#### PROBLEM DESCRIPTION
What is needed is an exact transcription of every entry below, with the pictures left out.
───── MATERIAL SHOWN ─────
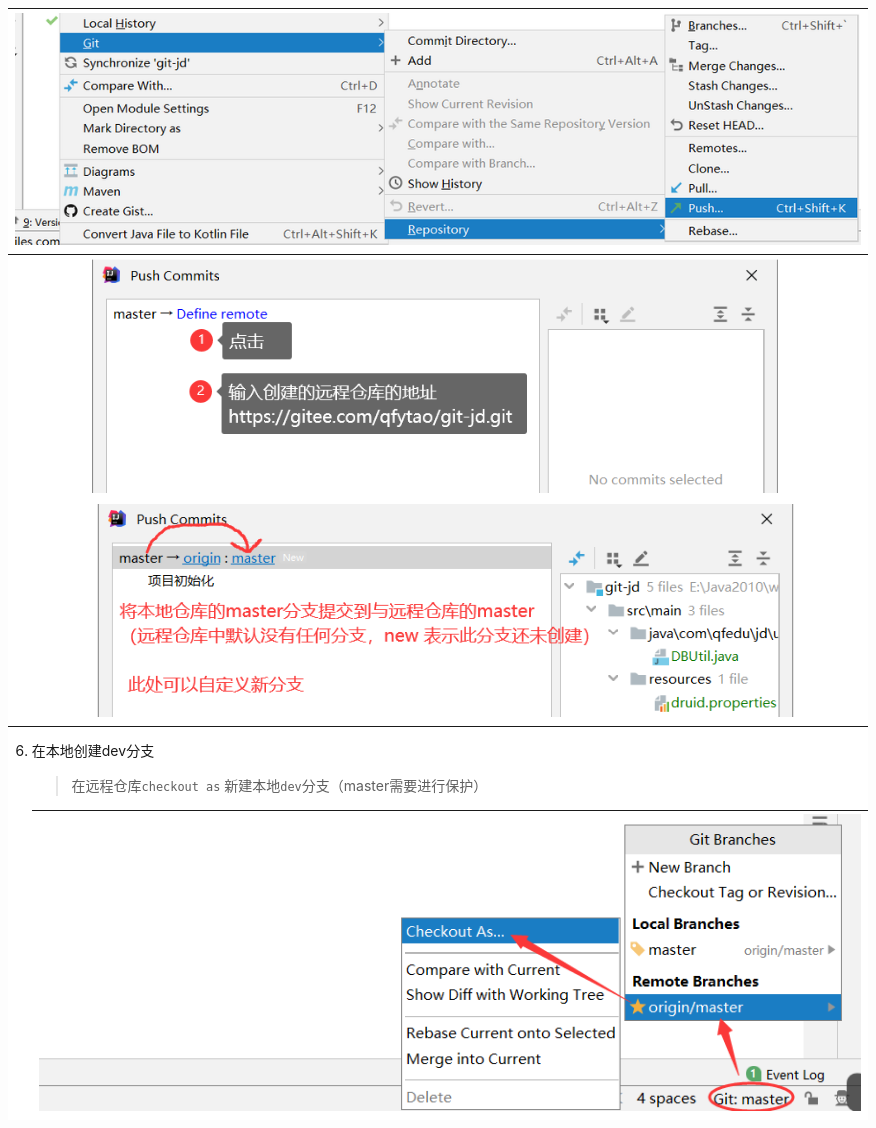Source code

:    | ![1616124645208](img/1616124645208.png) |
   | --------------------------------------- |
   | ![1616124765710](img/1616124765710.png) |
   | ![1616124999737](img/1616124999737.png) |

6. 在本地创建dev分支

   > 在远程仓库`checkout as` 新建本地`dev`分支（master需要进行保护）

   | ![1616125230163](img/1616125230163.png) |
   | --------------------------------------- |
─────
#### EXERCISE RESPONSE
Source code

:    | ![1616124645208](img/1616124645208.png) |
   | --------------------------------------- |
   | ![1616124765710](img/1616124765710.png) |
   | ![1616124999737](img/1616124999737.png) |

6. 在本地创建dev分支

   > 在远程仓库`checkout as` 新建本地`dev`分支（master需要进行保护）

   | ![1616125230163](img/1616125230163.png) |
   | --------------------------------------- |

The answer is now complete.